* _Exercise requirements_
Exact reproduction, images excluded: write out the records below.

*** Records provided ***

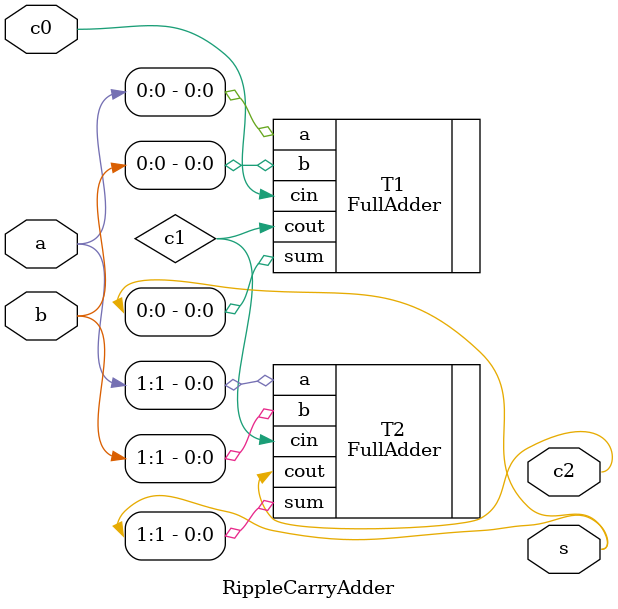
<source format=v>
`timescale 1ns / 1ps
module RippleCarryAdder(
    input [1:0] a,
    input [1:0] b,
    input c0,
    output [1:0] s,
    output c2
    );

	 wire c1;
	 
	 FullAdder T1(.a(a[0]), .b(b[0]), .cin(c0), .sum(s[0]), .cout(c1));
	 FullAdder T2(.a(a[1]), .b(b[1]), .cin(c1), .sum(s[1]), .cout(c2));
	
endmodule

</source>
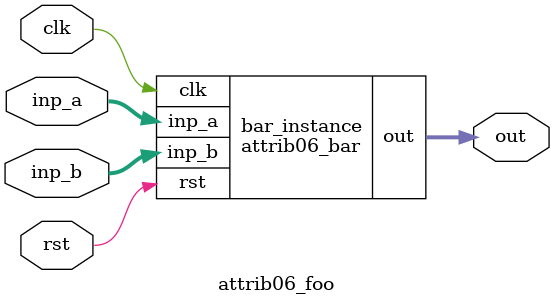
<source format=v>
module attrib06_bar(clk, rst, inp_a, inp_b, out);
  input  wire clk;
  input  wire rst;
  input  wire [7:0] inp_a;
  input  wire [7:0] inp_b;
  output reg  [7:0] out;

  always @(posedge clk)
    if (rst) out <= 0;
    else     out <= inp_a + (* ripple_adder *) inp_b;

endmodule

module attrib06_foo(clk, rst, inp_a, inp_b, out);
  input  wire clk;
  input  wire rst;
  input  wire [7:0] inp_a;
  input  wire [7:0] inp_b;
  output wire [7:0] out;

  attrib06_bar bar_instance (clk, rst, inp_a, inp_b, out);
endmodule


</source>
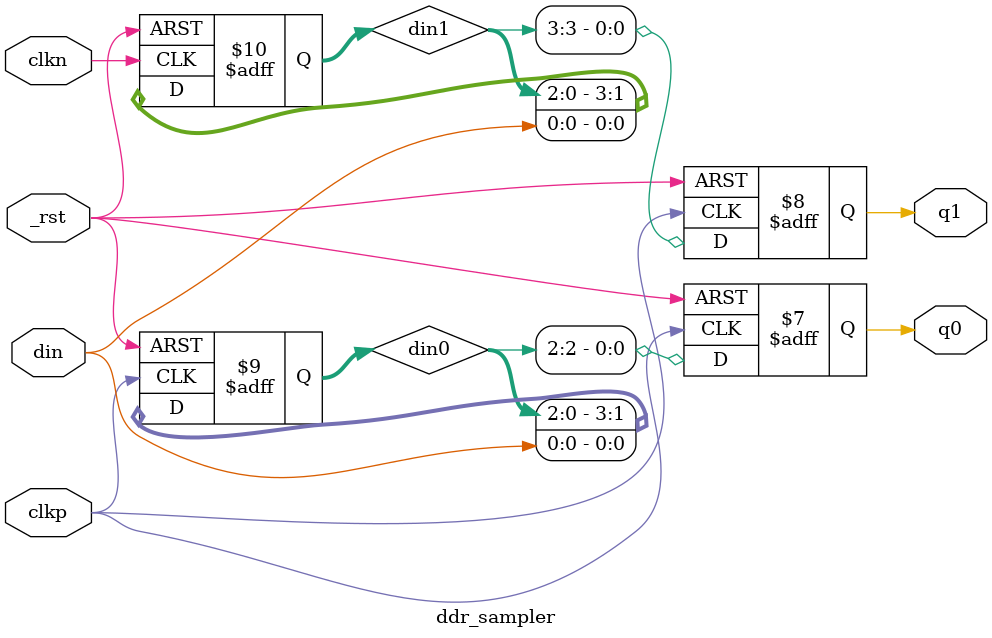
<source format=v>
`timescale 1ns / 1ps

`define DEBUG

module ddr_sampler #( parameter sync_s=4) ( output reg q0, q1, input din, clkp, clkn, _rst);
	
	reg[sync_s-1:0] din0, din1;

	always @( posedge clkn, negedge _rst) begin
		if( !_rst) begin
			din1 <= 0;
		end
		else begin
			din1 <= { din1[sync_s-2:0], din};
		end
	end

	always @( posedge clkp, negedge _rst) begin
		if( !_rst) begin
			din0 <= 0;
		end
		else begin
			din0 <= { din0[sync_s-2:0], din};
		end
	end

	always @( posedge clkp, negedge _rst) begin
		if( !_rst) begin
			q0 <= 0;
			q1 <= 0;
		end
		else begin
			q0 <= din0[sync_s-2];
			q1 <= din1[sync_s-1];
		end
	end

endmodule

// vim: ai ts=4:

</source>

*** End of Records provided ***

* _Your solution_
<source format=v>
`timescale 1ns / 1ps
module RippleCarryAdder(
    input [1:0] a,
    input [1:0] b,
    input c0,
    output [1:0] s,
    output c2
    );

	 wire c1;
	 
	 FullAdder T1(.a(a[0]), .b(b[0]), .cin(c0), .sum(s[0]), .cout(c1));
	 FullAdder T2(.a(a[1]), .b(b[1]), .cin(c1), .sum(s[1]), .cout(c2));
	
endmodule

</source>
<source format=v>
module attrib06_bar(clk, rst, inp_a, inp_b, out);
  input  wire clk;
  input  wire rst;
  input  wire [7:0] inp_a;
  input  wire [7:0] inp_b;
  output reg  [7:0] out;

  always @(posedge clk)
    if (rst) out <= 0;
    else     out <= inp_a + (* ripple_adder *) inp_b;

endmodule

module attrib06_foo(clk, rst, inp_a, inp_b, out);
  input  wire clk;
  input  wire rst;
  input  wire [7:0] inp_a;
  input  wire [7:0] inp_b;
  output wire [7:0] out;

  attrib06_bar bar_instance (clk, rst, inp_a, inp_b, out);
endmodule


</source>
<source format=v>
`timescale 1ns / 1ps

`define DEBUG

module ddr_sampler #( parameter sync_s=4) ( output reg q0, q1, input din, clkp, clkn, _rst);
	
	reg[sync_s-1:0] din0, din1;

	always @( posedge clkn, negedge _rst) begin
		if( !_rst) begin
			din1 <= 0;
		end
		else begin
			din1 <= { din1[sync_s-2:0], din};
		end
	end

	always @( posedge clkp, negedge _rst) begin
		if( !_rst) begin
			din0 <= 0;
		end
		else begin
			din0 <= { din0[sync_s-2:0], din};
		end
	end

	always @( posedge clkp, negedge _rst) begin
		if( !_rst) begin
			q0 <= 0;
			q1 <= 0;
		end
		else begin
			q0 <= din0[sync_s-2];
			q1 <= din1[sync_s-1];
		end
	end

endmodule

// vim: ai ts=4:

</source>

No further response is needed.